[Records contained in a dataset]
- Opening Delimiter -

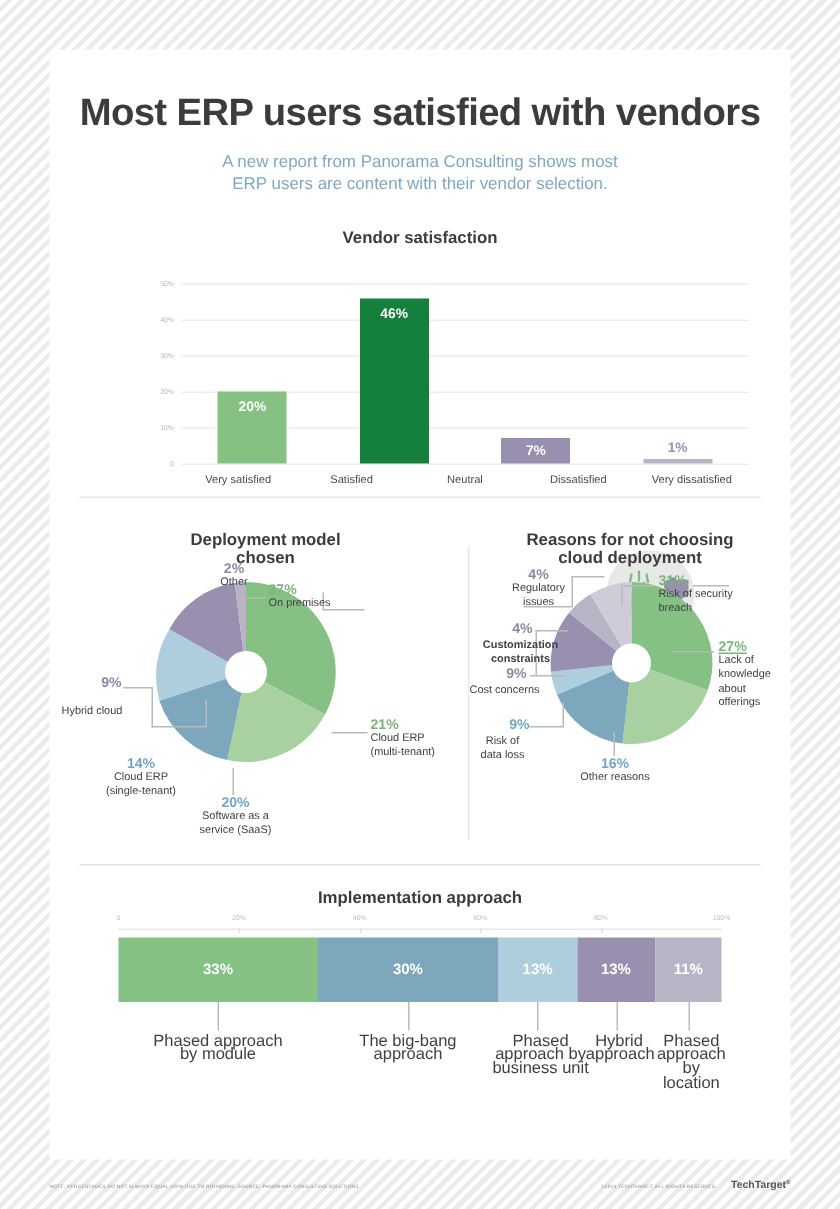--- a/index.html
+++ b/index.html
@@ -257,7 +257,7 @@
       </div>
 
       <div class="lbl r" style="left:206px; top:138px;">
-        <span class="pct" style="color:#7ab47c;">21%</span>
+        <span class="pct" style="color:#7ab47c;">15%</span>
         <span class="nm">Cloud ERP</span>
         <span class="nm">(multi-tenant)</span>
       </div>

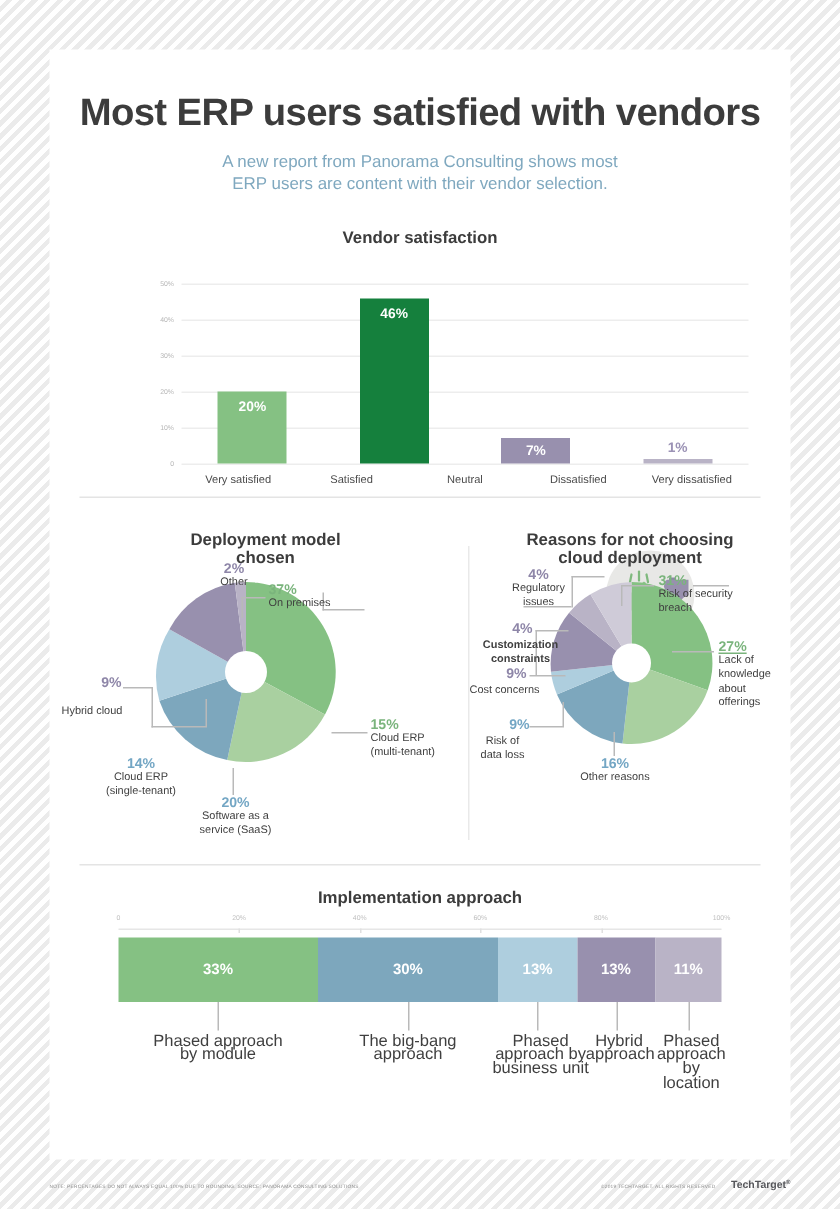--- a/index.html
+++ b/index.html
@@ -415,7 +415,7 @@
 
       <div class="st-lbl" style="left:0%; width:33%;">
         <span>Phased approach</span><br>
-        <span>by module</span>
+        <span>by service</span>
       </div>
       <div class="st-lbl" style="left:33%; width:30%;">
         <span>The big-bang</span><br>

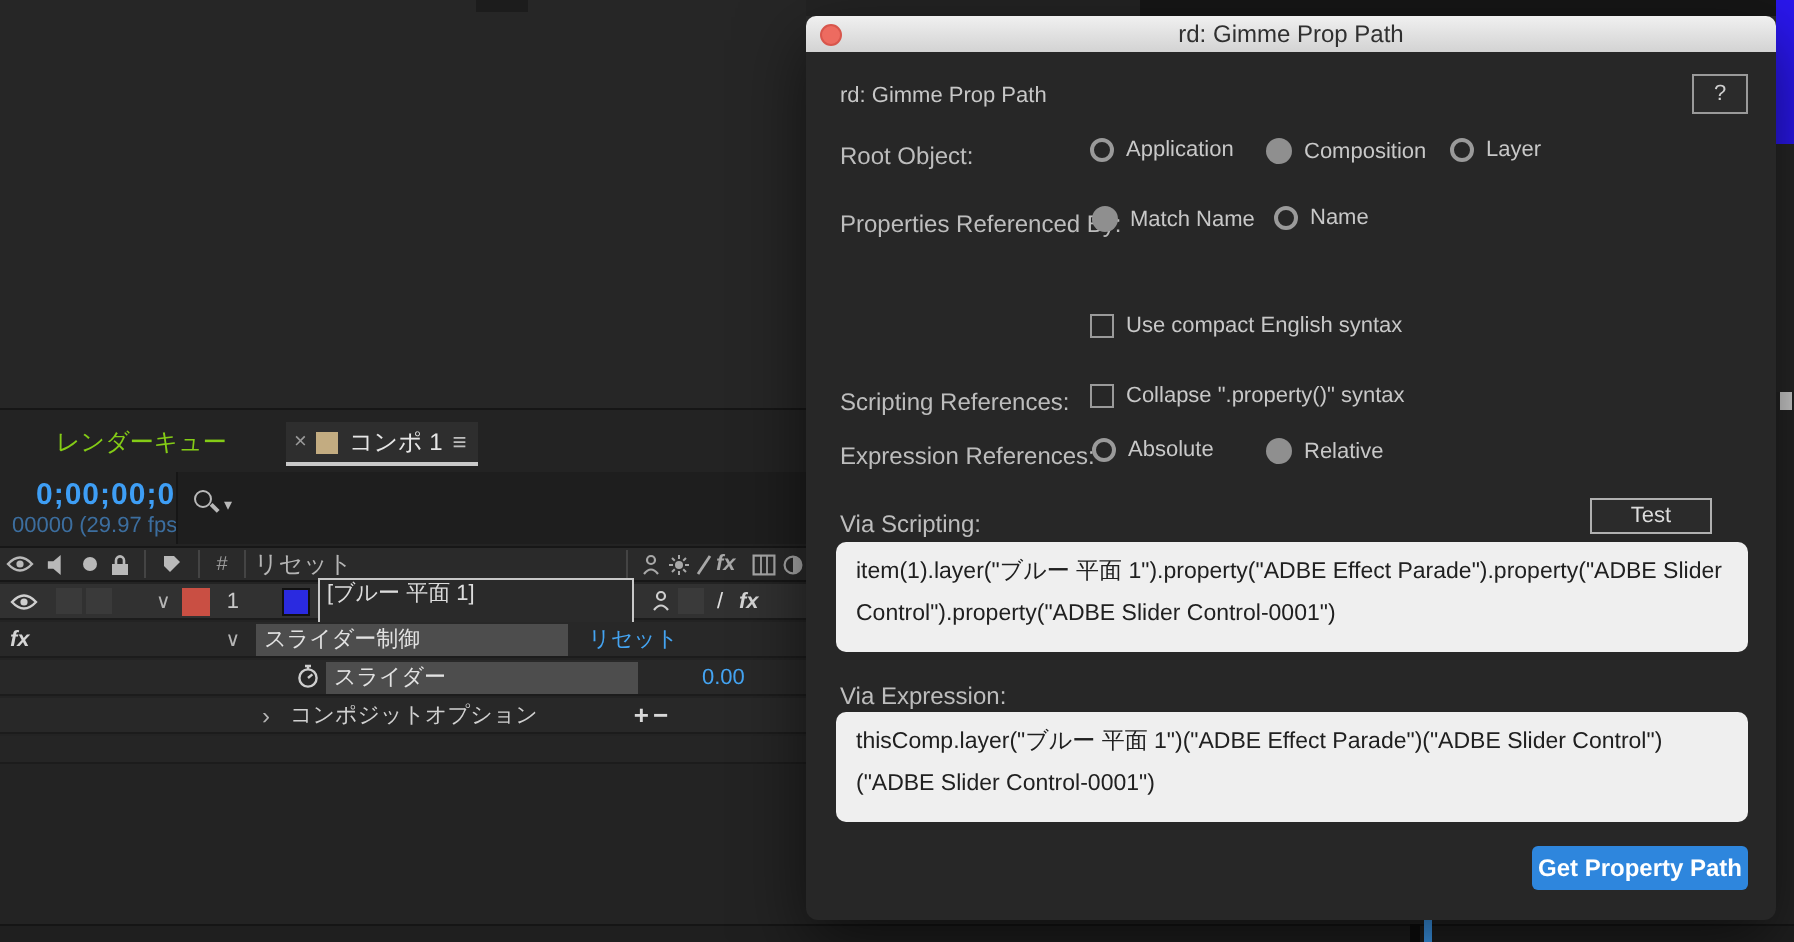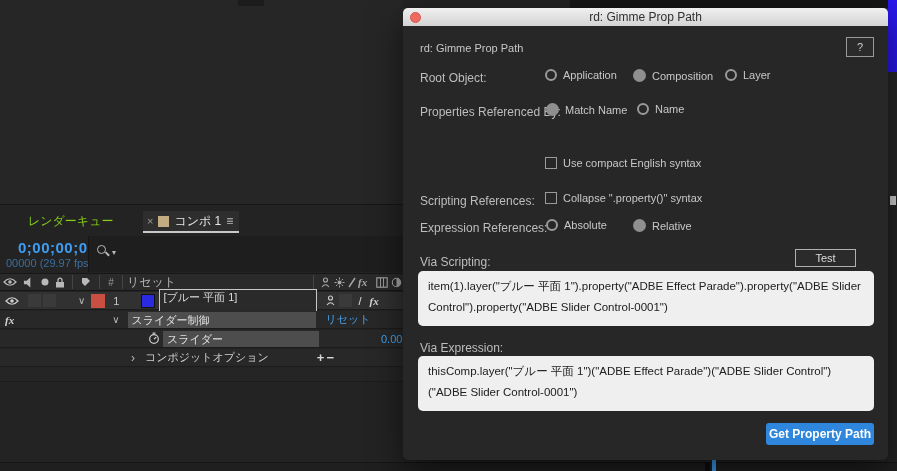--- a/index.html
+++ b/index.html
@@ -65,7 +65,7 @@
   .lname-box{width:158px;height:24px;border:1px solid #c8c8c8;background:#2a2a2a;color:#dcdcdc;font-size:11px;line-height:15px;padding-left:3px;white-space:nowrap;overflow:hidden;}
   .chev{color:#b5b5b5;font-size:10px;}
   .laynum{color:#c8c8c8;font-size:11px;}
-  .fxtext{color:#d5d5d5;font-size:11px;font-style:italic;font-weight:bold;font-family:Liberation Serif, serif;}
+  .fxtext{color:#d5d5d5;font-size:11px;font-style:italic;font-weight:bold;}
   .hl-cell{background:#4d4d4d;color:#e2e2e2;font-size:11px;height:16px;line-height:16px;padding:0 4px;white-space:nowrap;overflow:hidden;}
   .blue-val{color:#44a4f2;font-size:11px;}
   .plusminus{color:#d8d8d8;font-size:13px;font-weight:bold;letter-spacing:2px;}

- Closing Delimiter -

▸ What you have to do
What is needed is an exact reprint of every entry, pictures excluded.

▸ Response to this task
--- a/index.html
+++ b/index.html
@@ -257,7 +257,7 @@
       </div>
 
       <div class="lbl r" style="left:206px; top:138px;">
-        <span class="pct" style="color:#7ab47c;">21%</span>
+        <span class="pct" style="color:#7ab47c;">15%</span>
         <span class="nm">Cloud ERP</span>
         <span class="nm">(multi-tenant)</span>
       </div>

--- a/index.html
+++ b/index.html
@@ -415,7 +415,7 @@
 
       <div class="st-lbl" style="left:0%; width:33%;">
         <span>Phased approach</span><br>
-        <span>by module</span>
+        <span>by service</span>
       </div>
       <div class="st-lbl" style="left:33%; width:30%;">
         <span>The big-bang</span><br>

--- a/index.html
+++ b/index.html
@@ -65,7 +65,7 @@
   .lname-box{width:158px;height:24px;border:1px solid #c8c8c8;background:#2a2a2a;color:#dcdcdc;font-size:11px;line-height:15px;padding-left:3px;white-space:nowrap;overflow:hidden;}
   .chev{color:#b5b5b5;font-size:10px;}
   .laynum{color:#c8c8c8;font-size:11px;}
-  .fxtext{color:#d5d5d5;font-size:11px;font-style:italic;font-weight:bold;font-family:Liberation Serif, serif;}
+  .fxtext{color:#d5d5d5;font-size:11px;font-style:italic;font-weight:bold;}
   .hl-cell{background:#4d4d4d;color:#e2e2e2;font-size:11px;height:16px;line-height:16px;padding:0 4px;white-space:nowrap;overflow:hidden;}
   .blue-val{color:#44a4f2;font-size:11px;}
   .plusminus{color:#d8d8d8;font-size:13px;font-weight:bold;letter-spacing:2px;}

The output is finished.